> [WORK INSTRUCTIONS]
For every line in the material below that holds "Table", report the line.

> [LISTED RECORDS]
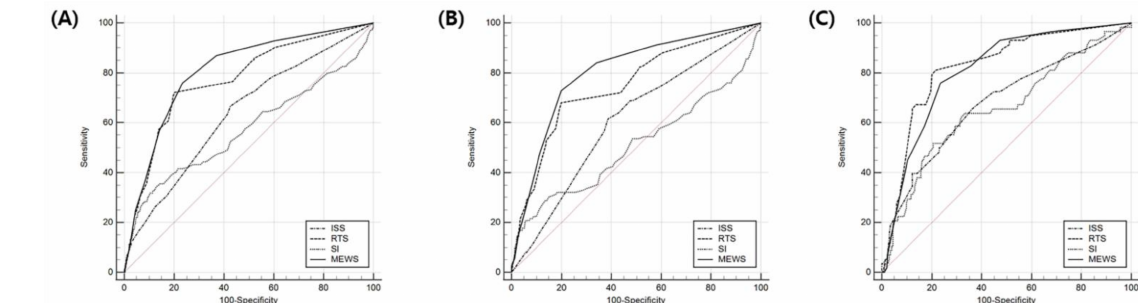
Figure 2. Receiver operating characteristic curve analyses of the ISS, RTS, SI, and MEWS for predicting in-hospital mortality. ( A ) Total TBI group: the AUCs of the ISS, RTS, SI, and MEWS were 0.638 (95% CI, 0.603–0.672), 0.742 (95% CI, 0.709–0.772), 0.524 (95% CI, 0.489–0.560), and 0.799 (95% CI, 0.769–0.827), respectively. ( B ) Isolated TBI group: the AUCs of the ISS, RTS, SI, and MEWS were 0.608 (95% CI, 0.574–0.641), 0.750 (95% CI, 0.719–0.778), 0.510 (95% CI, 0.476–0.544), and 0.803 (95% CI, 0.774–0.829), respectively. ( C ) Combined TBI group: the AUCs of the ISS, RTS, SI, and MEWS were 0.679 (95% CI, 0.619–0.735), 0.824 (95% CI, 0.773–0.868), 0.657 (95% CI, 0.597–0.715), and 0.809 (95% CI, 0.757–0.855), respectively.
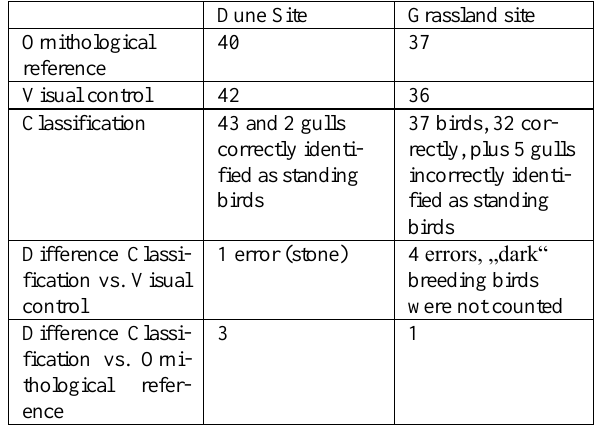
Table 2. Reference counts and classification accuracy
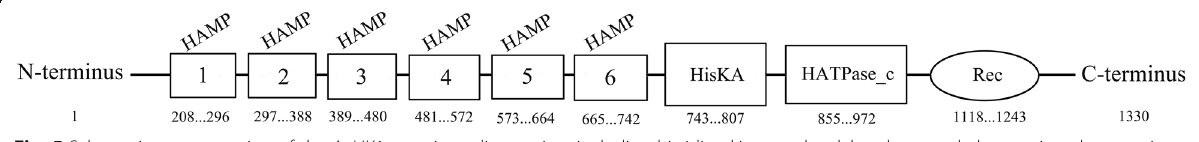
Fig. 5 Schematic representation of the AaHK1 protein coding region, including histidine kinase, adenylyl cyclase, methyl-accepting chemotaxis protein, and phosphatase domain repeats (HAMPs); His kinase A (phospho-acceptor) domain (HisKA); HK-like ATPase domain (HATPase_c); and response regulator domain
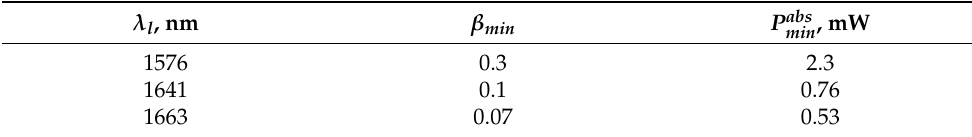
Table 5. Calculated P abs , and β min for different laser min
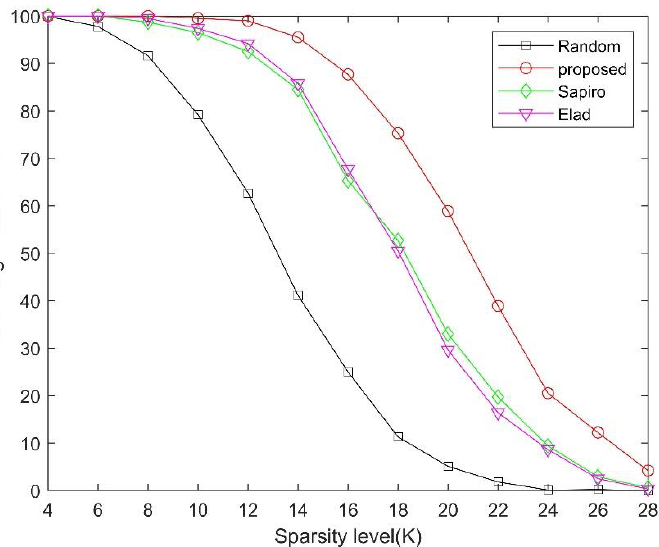
Figure 4. Comparison of the reconstruction performances using various measurement matrices under the same measurements M = 64.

> [FINAL ANSWER]
Table 2. Reference counts and classification accuracy
Table 5. Calculated P abs , and β min for different laser min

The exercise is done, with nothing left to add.